Still, look at how high the ceiling is!  And how bright the light through the window!
I have a bad clutter habit with horizontal surfaces.  Danger, danger!
Carpet.  And a big window above the door!  Light!  And bookshelves!

At almost every college/university I can think of, faculty office doors have windows, and faculty block them off so that people don't stare in while we're working.  (The exception was when I had an office in a defunct frat house; the offices were in old bedrooms, and the doors were solid.)


Here's the coat hanger.  Not wide enough to fit the regalia, which lives on a hanger.  Too bad they never thought to ask faculty folks about what we need, isn't it?

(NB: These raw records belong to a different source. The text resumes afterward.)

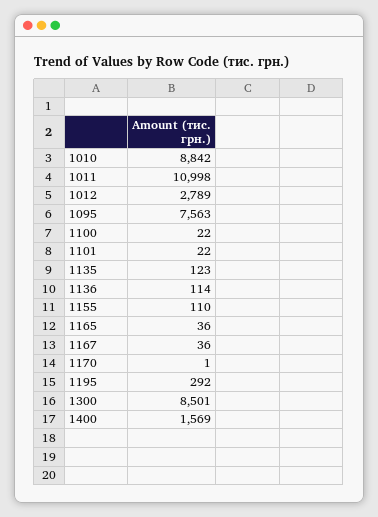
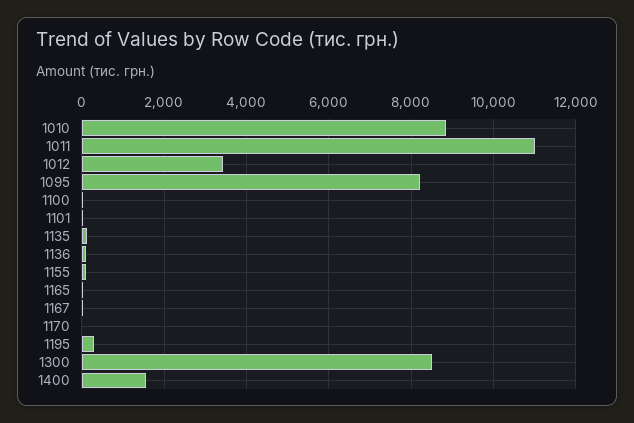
  {
    "1010": 8842,
    "1011": 10998,
-   "1012": 2789,
+   "1012": 3400,
-   "1095": 7563,
+   "1095": 8200,
    "1100": 22,
    "1101": 22,
    "1135": 123,
    "1136": 114,
    "1155": 110,
    "1165": 36,
    "1167": 36,
    "1170": 1,
    "1195": 292,
    "1300": 8501,
    "1400": 1569
  }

I went to the bathroom in the new building today, and weirdly, the way the toilet paper is set up, you have to reach down to about six inches off the ground to get at the paper.  All wrapped up for super cold weather (think of the stay pufft image), I could barely get at it.  Doh!

Sunday, January 05, 2014

Shrike!

I was sitting in my sun room, looking at something on the laptop, when I heard a thunk outside.  I looked, and there was a shrike (a northern shrike, almost certainly) on top of a bit of awkwardly waggling feather.  And then a moment later, the shrike picked up the junco (which was identifiable at that point) in its beak and flew off.

My first ever shrike, and holy cow, what a sighting!

I'm amazed at how apparently easily that shrike took off with the junco in its beak, since the junco is pretty big looking.  (That is, the junco looked almost half the size of the shrike.)  (Also, most raptors seem to carry prey in their talons, so the beak thing was interesting.)

And, of course, it adds meaning to my "bird feeding."

Saturday, January 04, 2014

Refrain

"But he works/ed hard" (emphasis in text).

Said several times over the last week.

Friday, January 03, 2014

Chores

I have a few days to myself, and I've been getting stuff done in a relaxed way.  And somehow, more gets done when I feel a bit relaxed.

I've done banking sorts of chores, and tax prep sorts of chores, cleaned my home office, started one of my course calendars for spring semester, replied books in better ways, and so forth.  I've done some reading, too.

I'm about ready to do more work on the course calendar I've started, and probably soon ready to start the next one.

In the coming week, I start a four week series of sessions at the local library on early modern lyric poetry.  I've selected the poems, but have work to do prepping for the first week.

On Monday, I'll start an 8 week commitment to teaching little kids cross-country skiing.

And later in the week, a friend's dog will come to stay with me for a couple of weeks while my friend is away.

Meanwhile, I saw my first snowy owl on the 1st, which seems like a good way to start the year.  Just before dusk, I was driving along a backroad slowly, looking, and it flew across and landed in a field far away.  The light was dim, and it was FAR away, and it was cold, but I took a picture anyway.  And the picture is predictably blurry, but I think good enough to be pretty sure it's a snowy owl, anyway.

The owl is just to the left of the irrigator tire, which at least gives you an idea that it's a darned big bird.  And it's the right coloration.

Wednesday, January 01, 2014

Happy New Year

Because I seem to do this, here's the bike run down:  9734.7 on the odometer, which means I rode just over 700 miles this past year, a miserable number.  (726.9 to be more exact.)  I fell totally short of my goal for the biking year.

This year was a fairly reactive year, rather than a proactive year in many ways.  I hope to make 2014 more proactive.

More biking.

More skiing.

More good times.

Less crankiness.

Within a few days, I should be able to get they keys to the new building, and get started getting my office ready sometime after the 10th or so.

This past year, I spent pretty much all my time out of town visiting my Mom.  That's good, and all, but also not good.  I need to get away and do other things, too.